Staking Pools as Investment Funds

Staking pools may only be qualified as AIFs, if they qualify as investment funds in the sense of the KAGB. According to the legal definition of the KAGB, an investment fund is any organism for the purpose of joint investments which procures capital from a number of investors in order to invest it in accordance to defined strategies for the benefit of the investors and which is not an operating company outside of the financial industry. An organism in the abovementioned sense can be given in almost any conceivable form. It is e.g. not required that the company is a registered legal entity. Rather, it is sufficient that the capital is pooled in any form. Therefore, silent investments, participation rights constructs or smart contracts may qualify as organisms in the sense of the KAGB. Staking pools in which fiat or crypto funds are being pooled in order to have more assets to dispose over can therefore also qualify as organisms in the abovementioned sense. A defined strategy is generally also given, because staking pools disclose in which staking projects they intend to invest the pooled capital. Since most of the staking rewards will generally be distributed amongst the participants the investment is made for the benefit of the investors.

Do Staking Pools Serve the Purpose of Joint Investments?

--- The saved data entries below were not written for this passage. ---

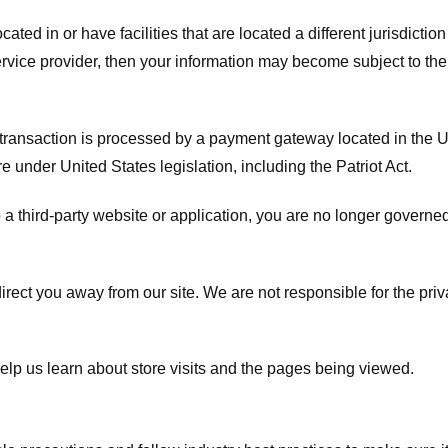
ated in or have facilities that are located a different jurisdiction
service provider, then your information may become subject to the 
transaction is processed by a payment gateway located in the Un
e under United States legislation, including the Patriot Act.
 a third-party website or application, you are no longer governe
irect you away from our site. We are not responsible for the pri
elp us learn about store visits and the pages being viewed.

The requirement of the KAGB according to which the organism must have the purpose to serve joint investments poses problems. An organism serves joint investment purposes, if it procures and pools capital in order to generate a joint rate of return for the investors which results from the joint risk of buying, holding and disposing of assets. This is not necessarily the case with staking pools. This requirement may not be fulfilled, should the participation in a staking project merely require the delegation of the tokens or a voting process associated with the crypto assets and not a direct transfer of the crypto assets itself. The organism will neither buy nor dispose over crypto asset but instead merely hold them, should the investors transfer their crypto assets to the organism solely for the purpose of participating in a staking process. Should investors on the other hand transfer fiat money, the organism will regularly have to acquire the crypto tokens first which it will subsequently use for staking purposes.

Are Staking Pools Operating Companies Outside the Financial Industry?

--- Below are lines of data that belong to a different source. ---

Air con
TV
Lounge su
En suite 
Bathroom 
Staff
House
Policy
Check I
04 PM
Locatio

Finally, for the organism to be qualified as an investment fund pursuant to the KAGB it is also required that it is not an operating company outside the financial industry. This requirement is problematic with staking pools, because it cannot be generally assumed that staking pools are a part of the financial industry. Even though many blockchain units that are suitable for staking are also crypto assets and therefore financial instruments pursuant to German regulatory law, there are also other crypto units which do not qualify as financial instruments. Furthermore, the activity of staking blockchain units in staking projects is not necessarily a regulated activity. An activity which would be relevant in the sense of German financial regulatory law cannot be assumed in cases in which the staking pool has no power of disposal over the blockchain units of the investors, because a mere delegation is sufficient or in cases in which the stakeable units do not qualify as financial instruments. In these cases, the staking pool cannot be qualified as a company of the financial industry.